__About this task__: Please write the listing below out again exactly, leaving every picture behind.

──────────

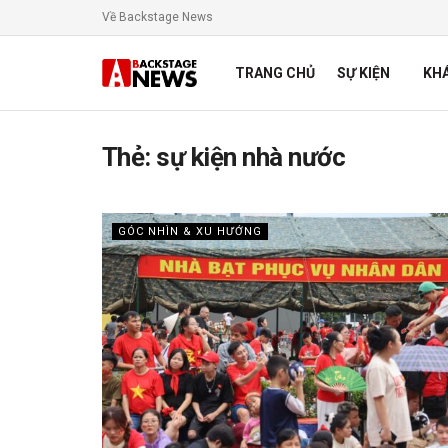
Về Backstage News
TRANG CHỦ
SỰ KIỆN
KH
Thẻ:
sự kiện nhà nước
GÓC NHÌN & XU HƯỚNG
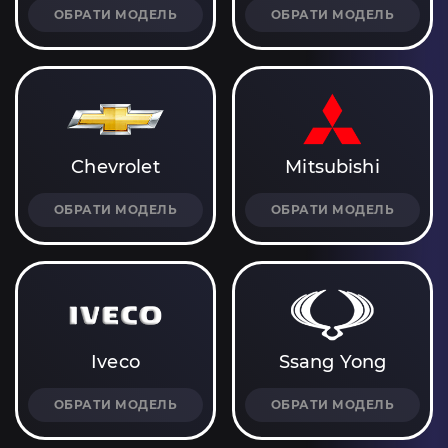
ОБРАТИ МОДЕЛЬ
ОБРАТИ МОДЕЛЬ
Chevrolet
Mitsubishi
ОБРАТИ МОДЕЛЬ
ОБРАТИ МОДЕЛЬ
Iveco
Ssang Yong
ОБРАТИ МОДЕЛЬ
ОБРАТИ МОДЕЛЬ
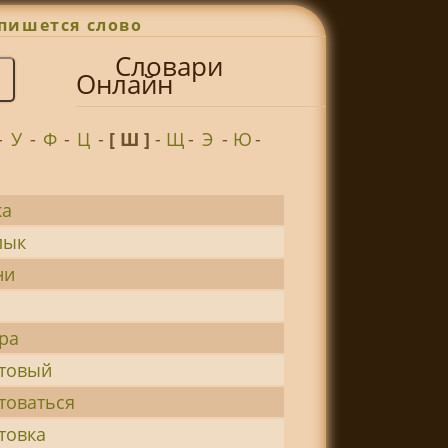
пишется слово
Словари
Онлайн
-
У
-
Ф
-
Ц
-
[ Ш ]
-
Щ
-
Э
-
Ю
-
а
лык
ни
ра
товый
товаться
товка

──────────

__Response for this exercise__:
Về Backstage News
TRANG CHỦ
SỰ KIỆN
KH
Thẻ:
sự kiện nhà nước
GÓC NHÌN & XU HƯỚNG
ОБРАТИ МОДЕЛЬ
ОБРАТИ МОДЕЛЬ
Chevrolet
Mitsubishi
ОБРАТИ МОДЕЛЬ
ОБРАТИ МОДЕЛЬ
Iveco
Ssang Yong
ОБРАТИ МОДЕЛЬ
ОБРАТИ МОДЕЛЬ
пишется слово
Словари
Онлайн
-
У
-
Ф
-
Ц
-
[ Ш ]
-
Щ
-
Э
-
Ю
-
а
лык
ни
ра
товый
товаться
товка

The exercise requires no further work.